The other teacher, Martin Bernard Springer, 49 was arrested last week for three counts of lewd contact for allegedly fondling a student.
LAUSD fired both instructors, who have pleaded not guilty to the crimes.
At this juncture, we have to ask ourselves why the administrators weren’t on top of this in the first place after the school received several complaints about Berndt.
As a longtime volunteer at Los Angeles schools, I’ve seen injustices that are just plain wrong – nothing as horrendous as this – but issues that should not be happening at public schools.
It’s driven me crazy (and cannot be taken on without major battles), but underscores why parents need to return and become part of the campus package, no matter if it’s a charter, private or public school. It’s a necessary checks-and-balances and brings out a better chance of student issues actually being taken seriously.
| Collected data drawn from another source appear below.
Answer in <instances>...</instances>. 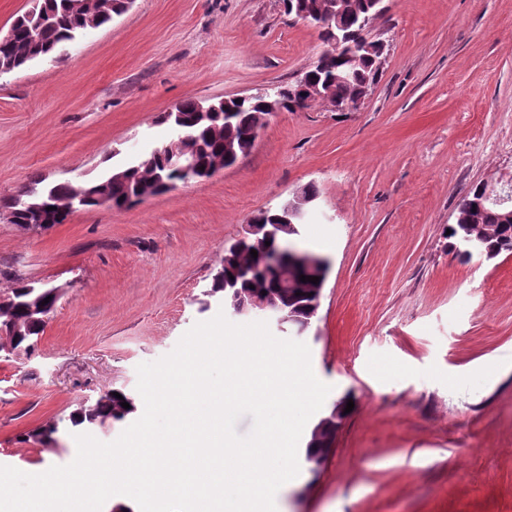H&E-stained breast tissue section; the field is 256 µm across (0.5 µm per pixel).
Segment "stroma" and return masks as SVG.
Here are the masks:
<instances>
[{
	"label": "stroma",
	"mask_w": 512,
	"mask_h": 512,
	"mask_svg": "<svg viewBox=\"0 0 512 512\" xmlns=\"http://www.w3.org/2000/svg\"><path fill=\"white\" fill-rule=\"evenodd\" d=\"M383 64L359 110L279 113L239 163L122 209L27 231L0 214V296L62 297L29 359L0 358V465L76 456L69 415L218 313L196 299L259 211L307 185L303 247L330 263L301 337L322 406L351 397L319 472L277 512H512V254L450 249L468 189L512 186V0H384ZM324 49L281 0H135L64 59L0 76V196L32 177L81 184L172 137L186 100L293 81ZM54 423L55 440H23Z\"/></svg>",
	"instance_id": "obj_1"
}]
</instances>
It’s more than sad that when students stepped forward at Miramonte – a campus tucked east of the 110 Freeway in South Los Angeles --  to complain about Berndt or Springer, they were told they shouldn’t make things up.
Perhaps we should start out by listening to the students first and giving their complaints a full investigation, rather than a wave of hand.
No one listened to the children then.
And no one is listening to the children now, who are begging for their teachers to return.
You don’t have to hear how they feel. You can just look into their faces.